#### [EXERCISE DETAILS]
For the data below, please report each line where the word "dependencies" is found.

[Source data]
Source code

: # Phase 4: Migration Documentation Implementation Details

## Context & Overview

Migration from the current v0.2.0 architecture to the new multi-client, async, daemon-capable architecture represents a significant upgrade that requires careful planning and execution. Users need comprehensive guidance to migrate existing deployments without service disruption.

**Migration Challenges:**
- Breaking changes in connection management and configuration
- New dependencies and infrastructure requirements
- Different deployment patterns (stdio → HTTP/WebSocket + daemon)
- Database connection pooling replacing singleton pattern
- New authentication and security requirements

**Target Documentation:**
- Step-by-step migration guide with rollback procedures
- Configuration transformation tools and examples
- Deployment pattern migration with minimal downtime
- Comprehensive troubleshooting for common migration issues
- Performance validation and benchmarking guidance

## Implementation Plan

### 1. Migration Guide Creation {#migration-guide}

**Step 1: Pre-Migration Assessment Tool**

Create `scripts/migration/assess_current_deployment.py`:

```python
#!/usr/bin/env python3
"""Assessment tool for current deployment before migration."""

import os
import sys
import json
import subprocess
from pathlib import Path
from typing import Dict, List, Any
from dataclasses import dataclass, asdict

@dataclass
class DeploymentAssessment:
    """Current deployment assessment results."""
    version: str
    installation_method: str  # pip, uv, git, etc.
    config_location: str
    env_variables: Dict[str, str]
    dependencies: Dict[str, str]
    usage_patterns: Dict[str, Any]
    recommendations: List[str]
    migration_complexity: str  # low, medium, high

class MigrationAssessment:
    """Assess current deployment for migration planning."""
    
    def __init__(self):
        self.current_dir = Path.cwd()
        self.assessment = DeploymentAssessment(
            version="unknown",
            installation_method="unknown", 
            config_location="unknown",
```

* * *

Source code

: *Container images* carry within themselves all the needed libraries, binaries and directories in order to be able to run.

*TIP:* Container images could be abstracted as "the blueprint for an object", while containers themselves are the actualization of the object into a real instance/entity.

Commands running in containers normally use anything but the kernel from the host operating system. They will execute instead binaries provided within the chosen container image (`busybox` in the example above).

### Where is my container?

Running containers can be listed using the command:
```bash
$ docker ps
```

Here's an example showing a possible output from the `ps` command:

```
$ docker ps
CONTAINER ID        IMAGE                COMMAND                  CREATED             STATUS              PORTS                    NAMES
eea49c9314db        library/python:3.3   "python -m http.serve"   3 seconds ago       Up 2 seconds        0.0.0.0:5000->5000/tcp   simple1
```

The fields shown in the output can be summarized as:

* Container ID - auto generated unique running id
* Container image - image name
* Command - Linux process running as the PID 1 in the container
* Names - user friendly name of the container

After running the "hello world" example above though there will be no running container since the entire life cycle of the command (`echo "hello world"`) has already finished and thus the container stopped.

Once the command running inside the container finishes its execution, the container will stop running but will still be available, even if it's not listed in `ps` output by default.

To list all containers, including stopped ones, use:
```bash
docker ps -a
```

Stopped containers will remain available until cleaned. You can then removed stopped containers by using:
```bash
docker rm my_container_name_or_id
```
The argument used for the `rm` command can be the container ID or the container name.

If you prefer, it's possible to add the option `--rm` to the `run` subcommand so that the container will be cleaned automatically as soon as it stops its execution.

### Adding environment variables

#### [ANSWER SECTION]
- New dependencies and infrastructure requirements
    dependencies: Dict[str, str]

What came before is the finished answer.